The headline masks a labour force shrinking at its fastest pace since COVID
The US economy added 115,000 jobs in April, blowing past forecasts of 55,000–65,000, yet nearly every underlying indicator told a more cautious story, the Bureau of Labor Statistics reported Friday.
Hiring decelerated from March's 185,000 and the three-month moving average sat at just 48,000 — down from 72,000 a year earlier, according to Reuters.
The unemployment rate held at 4.3 percent, but only because 92,000 more people dropped out of the labour force last month, bringing the year-to-date exodus to 1.5m.
Economists told Reuters the jobless rate would have risen to 4.4 percent without that drop.
The split between the government's two surveys was stark.
The establishment survey put total payroll employment at a record 158.7m.
The household survey told the opposite story: overall employment has fallen by 1.37m in 2026, the same outlet reported.

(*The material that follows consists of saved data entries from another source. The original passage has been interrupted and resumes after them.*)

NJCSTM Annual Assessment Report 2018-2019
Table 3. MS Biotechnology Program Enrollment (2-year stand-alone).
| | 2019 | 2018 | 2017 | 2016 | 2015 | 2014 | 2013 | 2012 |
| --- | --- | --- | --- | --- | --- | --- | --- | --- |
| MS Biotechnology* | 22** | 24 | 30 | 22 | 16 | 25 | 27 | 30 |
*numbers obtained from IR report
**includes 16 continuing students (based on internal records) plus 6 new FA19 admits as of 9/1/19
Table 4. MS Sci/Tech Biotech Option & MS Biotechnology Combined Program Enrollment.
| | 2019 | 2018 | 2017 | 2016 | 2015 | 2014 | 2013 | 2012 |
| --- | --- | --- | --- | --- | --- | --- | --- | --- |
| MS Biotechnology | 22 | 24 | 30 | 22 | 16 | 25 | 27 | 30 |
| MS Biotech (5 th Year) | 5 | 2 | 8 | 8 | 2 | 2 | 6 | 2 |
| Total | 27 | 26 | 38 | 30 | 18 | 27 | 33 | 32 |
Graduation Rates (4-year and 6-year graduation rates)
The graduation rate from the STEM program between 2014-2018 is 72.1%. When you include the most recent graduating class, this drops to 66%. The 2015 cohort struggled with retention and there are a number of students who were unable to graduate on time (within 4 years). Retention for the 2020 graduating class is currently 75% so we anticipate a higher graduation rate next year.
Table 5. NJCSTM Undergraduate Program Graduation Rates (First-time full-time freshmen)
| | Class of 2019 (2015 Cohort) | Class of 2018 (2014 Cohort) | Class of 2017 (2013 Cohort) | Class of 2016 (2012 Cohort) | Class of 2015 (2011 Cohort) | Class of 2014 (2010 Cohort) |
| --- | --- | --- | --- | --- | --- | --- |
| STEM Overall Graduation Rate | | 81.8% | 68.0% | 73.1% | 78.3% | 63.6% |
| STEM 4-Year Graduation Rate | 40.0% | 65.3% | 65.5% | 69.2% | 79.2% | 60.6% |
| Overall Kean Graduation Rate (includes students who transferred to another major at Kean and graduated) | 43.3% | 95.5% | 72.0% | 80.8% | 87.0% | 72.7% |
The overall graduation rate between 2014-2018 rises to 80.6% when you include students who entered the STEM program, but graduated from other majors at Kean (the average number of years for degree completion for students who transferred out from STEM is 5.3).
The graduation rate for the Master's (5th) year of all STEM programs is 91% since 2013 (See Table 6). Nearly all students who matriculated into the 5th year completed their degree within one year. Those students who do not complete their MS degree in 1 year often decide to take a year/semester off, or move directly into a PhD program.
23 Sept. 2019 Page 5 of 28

The data will almost certainly keep the US Federal Reserve on the sidelines.
The Fed voted 8-4 last week to hold its benchmark rate in the 3.50–3.75 percent range — the highest dissent count since 1992, according to CNBC — with policymakers split over whether the next move should be higher or lower.
AP News reported that Inflation jumped to 3.3 percent in March, a two-year high, driven by the surge in gasoline prices after the US-Israeli strikes on Iran began February 28 and closed the Strait of Hormuz — through which about a fifth of the world's oil and LNG passes.
The report “actually makes it less likely that we see a rate cut anytime soon,” PNC chief economist Gus Faucher told AP, adding that the Fed can now say: “The job market is solid. Let's get inflation back down to 2 percent.”
BMO Capital Markets chief US economist Scott Anderson told Reuters there is “nothing in this report to move the Fed off the sidelines on future rate cuts.”
The same outlet reported that gasoline prices have surged more than 50 percent since the war began, topping US$4.50 a gallon, and the University of Michigan's consumer sentiment index hit a record low in early May.
Fitch Ratings economist Olu Sonola told AP the labour market was holding up better than many feared.
Faucher cautioned, however, that “the longer conflict in Iran lasts, the higher energy prices go, the greater the drag on the economy.”
Healthcare led all sectors with 37,000 new jobs, extending a streak that has added 456,000 positions over the past year while the rest of the economy combined to cut 205,000.
Transportation and warehousing added 30,000; retail, 22,000.
On the downside, CNBC reported information services lost 13,000 jobs — down 342,000, or 11 percent, since November 2022, coinciding with the rise of AI.
Manufacturers cut 2,000 jobs in April and have shed 66,000 over the past year despite Trump's tariff-driven push to revive factory employment, AP noted.
Reuters said the federal government shed another 9,000 positions, bringing losses to 348,000 — down 11.5 percent — since peaking in October 2024.
Part-time employment for economic reasons jumped by 445,000 to 4.9m, the largest monthly increase in 14 months.
The broader U-6 unemployment measure rose to 8.2 percent from 8.0 percent.
The labour force participation rate fell to 61.8 percent, its lowest since October 2021.
EY-Parthenon senior economist Lydia Boussour told Reuters that slower US population growth, aging demographics, and reduced immigration are keeping US labour supply “structurally tight,” leaving little buffer to absorb slower hiring.
Stocks rose on the data, with the S&P 500 and Nasdaq touching record highs, while Treasury yields fell and the dollar slipped.
The labour market has been “stable without being good,” Chicago Fed president Austan Goolsbee told CNBC, noting it has held roughly steady for a year to a year and a half.